● WHAT TO PRODUCE: Tally every line of the material that includes "down", then give the tally and nothing else.

● INPUT RECORDS:
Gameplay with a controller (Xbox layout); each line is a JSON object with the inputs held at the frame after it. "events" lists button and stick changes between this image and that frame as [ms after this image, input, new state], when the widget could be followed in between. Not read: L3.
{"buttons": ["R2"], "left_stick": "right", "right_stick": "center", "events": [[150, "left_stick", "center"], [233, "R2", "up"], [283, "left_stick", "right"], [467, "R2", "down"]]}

---

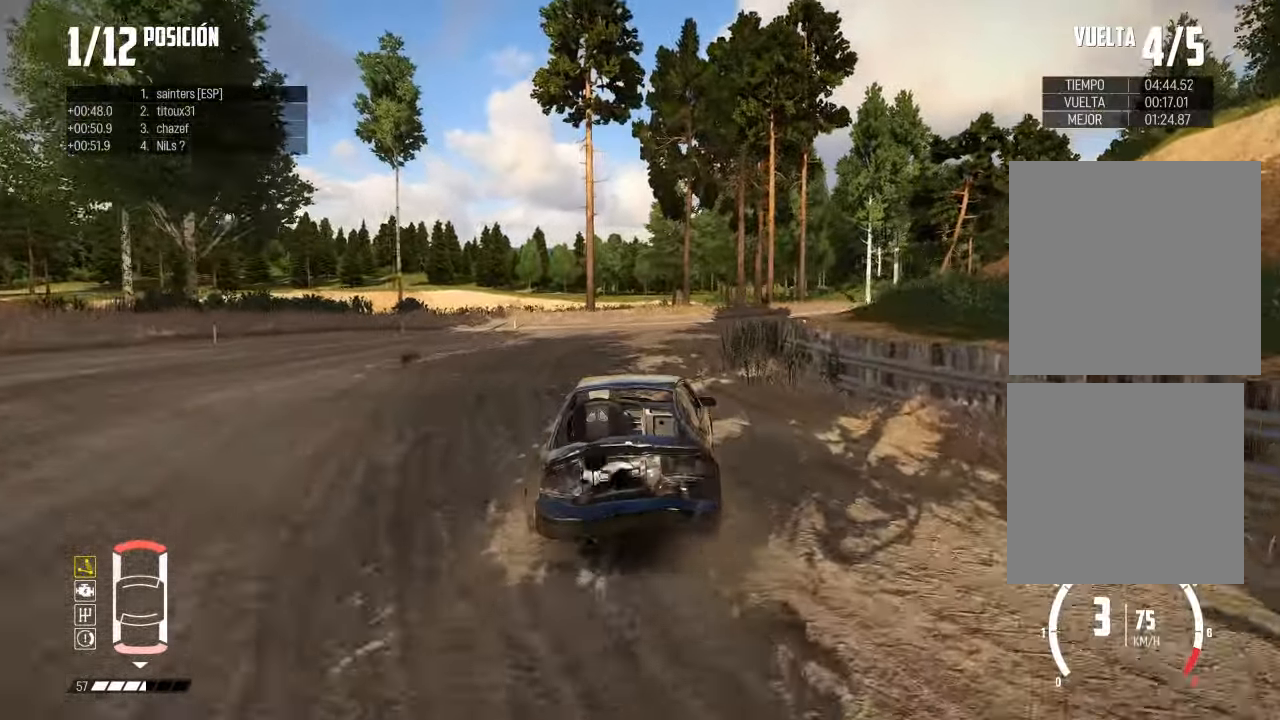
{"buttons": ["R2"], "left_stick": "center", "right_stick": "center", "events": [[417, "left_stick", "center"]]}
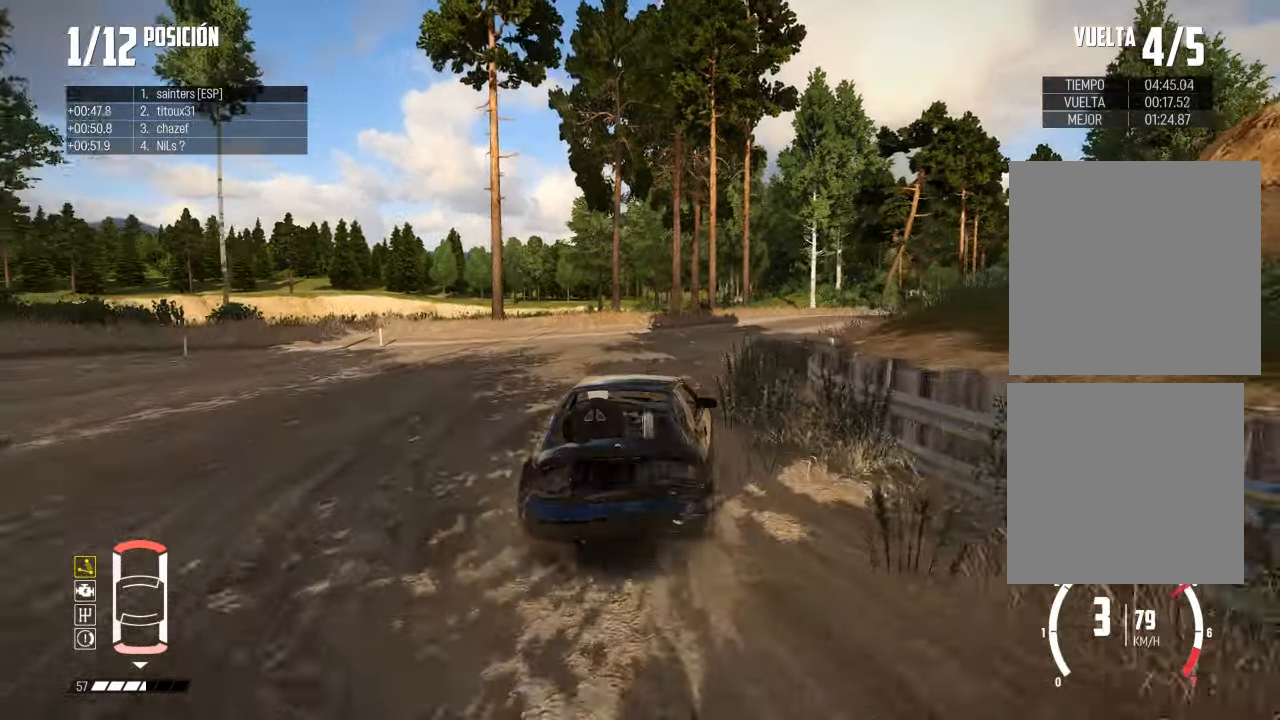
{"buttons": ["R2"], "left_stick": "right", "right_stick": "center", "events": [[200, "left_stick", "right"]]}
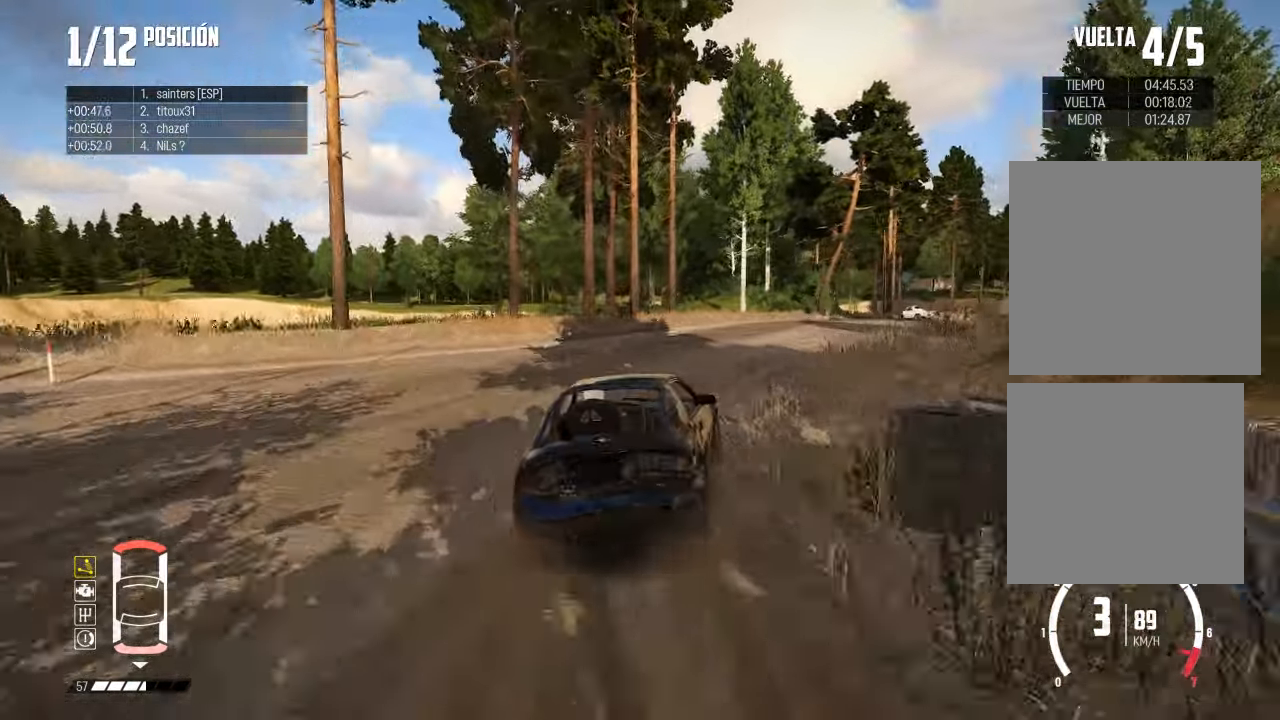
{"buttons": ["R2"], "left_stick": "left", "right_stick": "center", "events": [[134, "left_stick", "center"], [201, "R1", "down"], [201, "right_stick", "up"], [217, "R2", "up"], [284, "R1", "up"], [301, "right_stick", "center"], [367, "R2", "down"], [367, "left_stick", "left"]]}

● COMPLETED TASK: 2